Electricity provider and gas supplier AGL will move “almost all computing” to the cloud by 2022, with most systems destined to be re-platformed to Microsoft Azure.
The utility said today it had struck a three-year “strategic partnership” with Microsoft, setting Azure “as its primary cloud platform”.
iTnews reported in mid-April that AGL had declared itself “one of the largest consumers of Azure in the southern hemisphere”, and Microsoft has previously reported on AGL’s cloud choices as far back as 2015.
AGL has been moving off its on-premises infrastructure gradually over the past five years, but will now accelerate that transition.
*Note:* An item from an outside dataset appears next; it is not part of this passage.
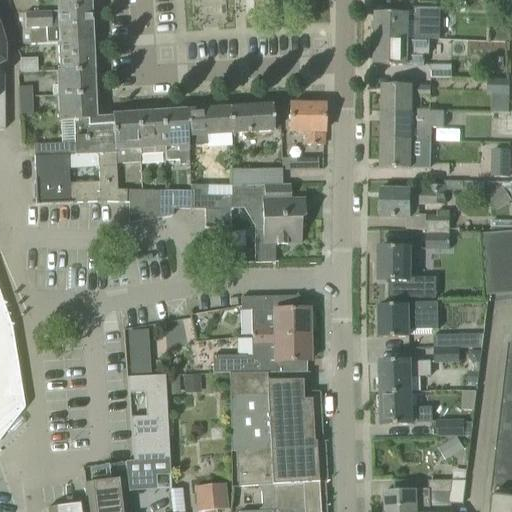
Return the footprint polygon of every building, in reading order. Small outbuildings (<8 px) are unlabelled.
[(5,0),(11,16),(90,12),(89,0),(5,0)] [(376,13),(375,39),(429,41),(439,41),(440,8),(404,7),(404,13),(376,13)] [(58,44),(91,43),(90,12),(11,16),(22,45),(58,44)] [(497,40),(508,41),(509,22),(498,21),(497,40)] [(375,39),(375,65),(407,66),(407,65),(424,66),(424,57),(429,57),(429,41),(375,39)] [(58,44),(59,72),(92,71),(91,43),(58,44)] [(20,60),(20,73),(37,73),(36,59),(20,60)] [(432,78),(452,78),(452,66),(432,66),(432,78)] [(58,97),(93,95),(92,71),(59,72),(57,72),(58,87),(53,88),(53,98),(58,98),(58,97)] [(488,82),(488,94),(492,94),(492,113),(508,113),(508,94),(509,82),(488,82)] [(412,114),(412,110),(412,97),(430,97),(430,87),(412,87),(412,86),(383,85),(382,113),(412,114)] [(19,89),(20,103),(32,103),(31,88),(19,89)] [(58,97),(58,98),(60,123),(74,122),(76,143),(33,145),(34,158),(68,157),(77,157),(76,148),(88,147),(87,121),(95,121),(94,120),(93,95),(58,97)] [(20,103),(20,118),(33,117),(32,103),(20,103)] [(304,133),(303,146),(323,146),(324,109),(311,109),(311,105),(290,105),(289,132),(304,133)] [(230,134),(274,132),(272,106),(229,109),(230,134)] [(230,134),(229,109),(186,111),(188,146),(206,145),(206,135),(230,134)] [(381,141),(411,142),(431,142),(432,128),(444,128),(444,112),(430,111),(430,110),(412,110),(412,114),(382,113),(381,141)] [(188,146),(186,111),(161,113),(164,149),(178,148),(178,153),(188,152),(188,146)] [(137,114),(139,155),(164,154),(164,149),(161,113),(137,114)] [(139,155),(137,114),(112,116),(113,125),(116,158),(116,164),(140,164),(139,155)] [(511,119),(496,119),(496,136),(511,136),(511,119)] [(128,204),(129,191),(116,190),(116,164),(116,158),(113,125),(96,126),(95,121),(87,121),(88,147),(76,148),(77,157),(96,156),(97,184),(69,185),(68,157),(34,158),(36,206),(100,203),(128,204)] [(381,141),(381,169),(411,169),(411,168),(429,169),(429,159),(411,158),(411,142),(381,141)] [(318,158),(303,158),(304,171),(318,170),(318,158)] [(492,160),(491,177),(510,178),(510,161),(492,160)] [(230,171),(230,187),(282,186),(281,170),(230,171)] [(445,205),(445,191),(467,192),(468,183),(445,183),(445,186),(430,186),(431,191),(411,191),(411,190),(380,189),(380,218),(411,218),(411,205),(430,205),(445,205)] [(191,209),(191,210),(193,210),(195,210),(203,211),(203,210),(217,210),(217,212),(229,212),(230,212),(232,211),(232,204),(230,204),(230,198),(208,197),(209,186),(191,186),(191,190),(191,191),(191,209)] [(275,262),(274,245),(280,245),(300,244),(300,228),(304,228),(303,201),(290,201),(289,186),(282,186),(230,187),(230,198),(230,204),(232,204),(250,203),(250,209),(256,220),(261,219),(262,245),(254,245),(254,263),(272,263),(275,262)] [(511,200),(507,193),(502,187),(488,197),(497,210),(511,200)] [(128,204),(128,224),(143,221),(143,191),(129,191),(128,204)] [(143,191),(143,221),(158,219),(157,191),(143,191)] [(157,191),(158,219),(173,216),(173,192),(157,191)] [(217,229),(217,212),(217,210),(203,210),(203,211),(204,211),(204,229),(217,229)] [(427,215),(427,230),(451,230),(451,212),(438,211),(438,215),(427,215)] [(451,250),(451,239),(459,239),(459,231),(451,230),(427,230),(426,250),(451,250)] [(511,232),(484,234),(485,256),(486,256),(485,252),(511,249),(511,232)] [(379,276),(379,281),(394,281),(411,281),(410,278),(411,263),(416,263),(416,249),(379,248),(379,265),(377,267),(377,275),(379,276)] [(394,281),(393,298),(428,299),(428,279),(410,278),(411,281),(394,281)] [(240,299),(240,311),(251,311),(252,337),(309,336),(308,324),(311,323),(311,315),(308,314),(308,310),(298,310),(298,297),(240,299)] [(379,338),(409,337),(409,329),(439,329),(438,303),(407,303),(407,305),(378,306),(379,311),(376,313),(376,320),(379,322),(379,338)] [(0,305),(0,429),(24,408),(11,329),(2,305),(0,305)] [(148,328),(127,330),(132,371),(153,369),(148,328)] [(482,348),(484,334),(434,336),(435,349),(460,348),(460,349),(482,348)] [(228,374),(297,373),(297,362),(302,362),(309,362),(309,358),(312,356),(312,348),(309,348),(309,336),(252,337),(252,349),(252,358),(244,358),(244,357),(212,358),(212,375),(228,374)] [(511,511),(511,343),(509,343),(490,505),(492,505),(491,511),(511,511)] [(460,348),(435,349),(435,364),(460,363),(460,349),(460,348)] [(469,349),(468,357),(473,363),(481,364),(482,355),(482,351),(469,349)] [(410,363),(410,361),(380,362),(381,394),(411,393),(411,377),(431,376),(431,362),(410,363)] [(323,511),(321,483),(324,483),(321,442),(319,442),(316,394),(308,394),(308,373),(297,373),(228,374),(231,452),(235,452),(237,487),(272,485),(274,511),(253,511),(323,511)] [(130,418),(133,462),(133,463),(149,462),(150,476),(170,475),(164,377),(127,378),(128,394),(144,394),(146,418),(130,418)] [(179,378),(166,379),(167,396),(180,395),(179,378)] [(184,378),(185,394),(200,394),(199,378),(184,378)] [(411,393),(381,394),(382,426),(412,425),(412,423),(432,423),(432,408),(412,409),(411,393)] [(476,395),(463,394),(462,414),(474,415),(476,395)] [(465,421),(438,422),(438,437),(466,436),(465,421)] [(456,437),(445,445),(452,457),(464,449),(456,437)] [(128,511),(124,479),(98,482),(97,481),(94,481),(95,483),(84,484),(87,503),(87,511),(128,511)] [(450,504),(452,504),(463,504),(466,481),(431,480),(431,493),(451,492),(450,504)] [(195,488),(197,511),(199,511),(228,509),(225,485),(195,488)] [(183,511),(181,490),(170,492),(172,511),(183,511)] [(385,511),(430,511),(431,493),(417,493),(417,491),(385,492),(385,511)] [(47,508),(47,511),(87,511),(87,503),(47,508)]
“Already we have nearly 50 percent of our applications in the Azure cloud, which includes systems that support our human resources functions such as payroll, leave, performance reviews and professional development,” AGL’s executive general manager of future business and technology Simon Moorfield said.
“We expect to complete moving our technology from corporate data centres in Sydney and Melbourne to Azure within two years under our cloud transformation program.”
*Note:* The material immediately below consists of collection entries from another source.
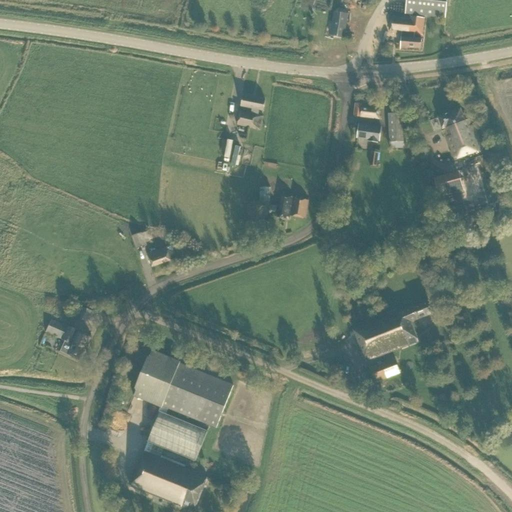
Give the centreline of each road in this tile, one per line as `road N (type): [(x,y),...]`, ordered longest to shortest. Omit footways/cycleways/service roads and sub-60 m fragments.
road 1 (unclassified): [(88,511),(83,422),(120,328),(156,288),(284,243),(315,224),(333,187),(352,71)]
road 2 (tertiary): [(352,71),(279,69),(0,23)]
road 3 (tertiary): [(352,71),(511,52)]
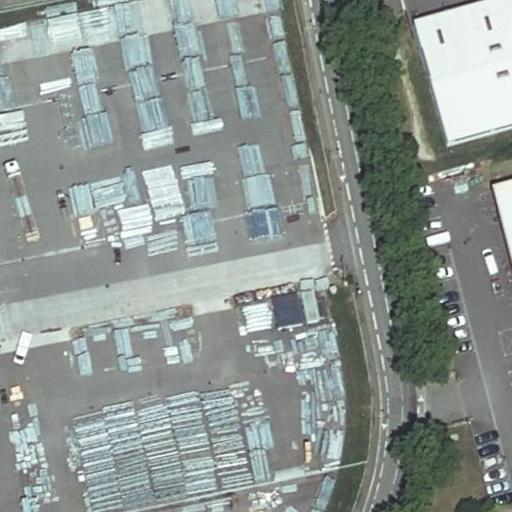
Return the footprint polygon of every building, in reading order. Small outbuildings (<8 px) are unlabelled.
[(511,130),(511,0),(496,0),(498,4),(412,29),(447,149),(511,130)] [(90,15),(73,18),(71,6),(55,9),(61,51),(75,49),(80,81),(93,80),(88,47),(94,46),(90,15)] [(130,45),(132,67),(145,66),(139,6),(108,9),(111,47),(130,45)] [(0,32),(0,107),(59,97),(46,24),(0,32)] [(157,102),(137,103),(139,133),(160,132),(157,102)] [(260,149),(244,152),(250,176),(266,172),(260,149)] [(511,268),(511,184),(492,190),(511,268)] [(272,299),(277,331),(318,324),(312,292),(272,299)]
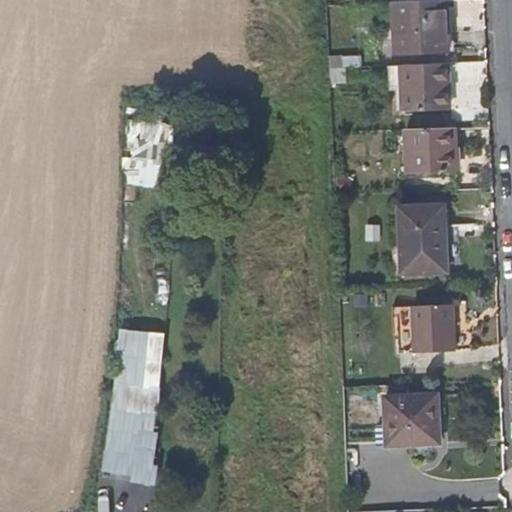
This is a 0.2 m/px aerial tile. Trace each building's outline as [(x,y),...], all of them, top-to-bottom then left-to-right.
[(450,50),(448,0),(425,0),(395,1),(394,2),(397,52),(450,50)] [(449,109),(447,82),(485,80),(484,63),(426,64),(389,66),(390,91),(402,90),(403,111),(449,109)] [(347,80),(346,68),(328,69),(328,81),(347,80)] [(449,156),(448,127),(405,129),(407,173),(455,171),(454,156),(449,156)] [(129,172),(160,173),(162,142),(131,140),(129,172)] [(441,236),(439,203),(413,204),(396,205),(398,248),(400,272),(446,270),(444,235),(441,236)] [(452,337),(451,304),(395,307),(396,326),(397,353),(412,353),(412,348),(414,347),(414,353),(453,351),(452,337)] [(111,407),(141,411),(148,361),(118,357),(111,407)] [(440,444),(437,395),(404,396),(384,397),(386,447),(440,444)]
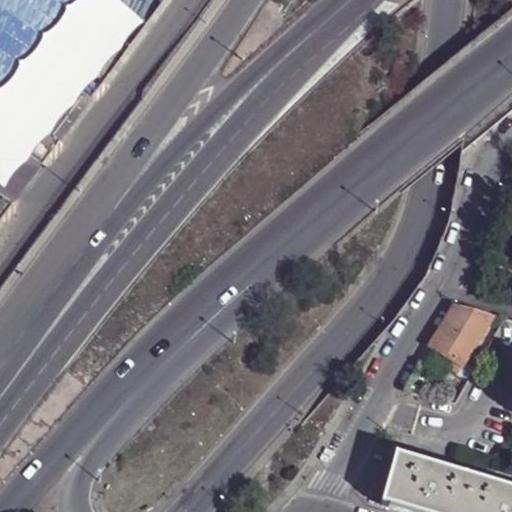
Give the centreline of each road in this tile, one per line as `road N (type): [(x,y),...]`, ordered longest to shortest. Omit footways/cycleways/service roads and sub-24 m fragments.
road 1 (residential): [(450,0),(436,170),(413,259),(184,511)]
road 2 (trunk): [(9,511),(148,360),(294,227)]
road 3 (trunk): [(260,92),(0,394)]
road 4 (trunk): [(76,511),(76,492),(94,458),(259,284),(294,227)]
road 5 (trunk): [(294,227),(511,51)]
road 6 (secondary): [(244,0),(91,227)]
road 7 (unclassified): [(303,511),(330,483),(439,290)]
road 8 (trunk): [(260,92),(91,227)]
road 9 (unclassified): [(439,290),(511,141)]
road 10 (trunk): [(367,0),(260,92)]
road 11 (secondary): [(91,227),(21,340)]
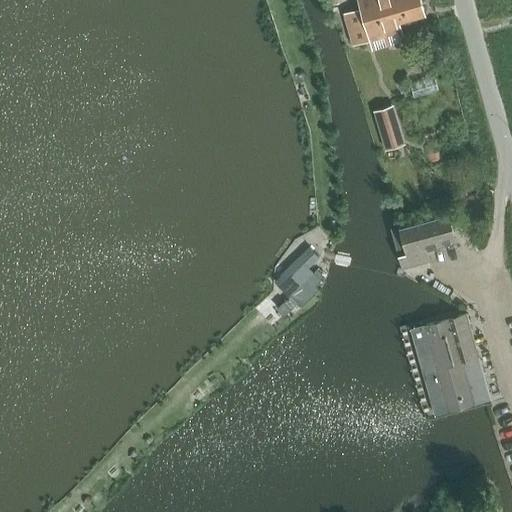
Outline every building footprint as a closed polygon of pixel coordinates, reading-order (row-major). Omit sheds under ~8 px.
[(400,21),(426,14),(421,0),(359,0),(362,7),(345,12),(355,45),(403,31),(400,21)] [(439,89),(435,75),(410,83),(415,97),(439,89)] [(398,115),(378,121),(386,150),(407,143),(398,115)] [(448,214),(392,230),(404,268),(431,260),(428,247),(456,239),(448,214)] [(310,247),(282,275),(291,284),(309,267),(319,257),(310,247)] [(307,269),(291,284),(294,287),(289,292),(300,302),(320,282),(307,269)] [(320,279),(324,275),(318,269),(314,273),(320,279)] [(477,347),(468,313),(410,329),(435,416),(491,400),(480,358),(482,357),(479,346),(477,347)]
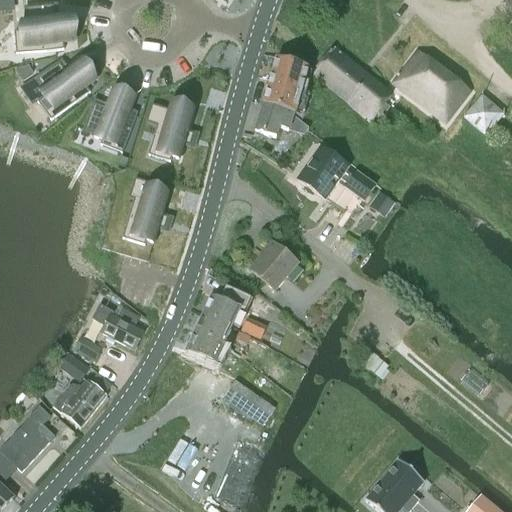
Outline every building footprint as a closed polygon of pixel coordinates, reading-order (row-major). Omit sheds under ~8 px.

Moorfield said that only systems that can’t be hosted in the cloud “for security or technical reasons, such as some systems used in power stations,” would be excluded from the migration.
He said the Microsoft agreement “is the culmination of a process that started last September when AGL invited proposals for hosting AGL applications in the public cloud.”
Under the deal, AGL and Microsoft will collaborate on an internal centre of excellence, “harnessing data and leading-edge technologies including AI to boost efficiency and create new and compelling customer experiences.”
Microsoft’s data and AI services are also set to play a role in AGL’s Virtual Power Plant project. iTnews was seeking clarification on this at the time of publication.
In addition, AGL flagged an interest in pursuing an internet of things (IoT) strategy “and advanced analytics platform services” in association.
Moorfield said that, once completed, the cloud migration “would make AGL the largest energy company and one of the first ASX50 companies with almost all technology applications in the public cloud, including all of those used at its corporate sites such as offices.”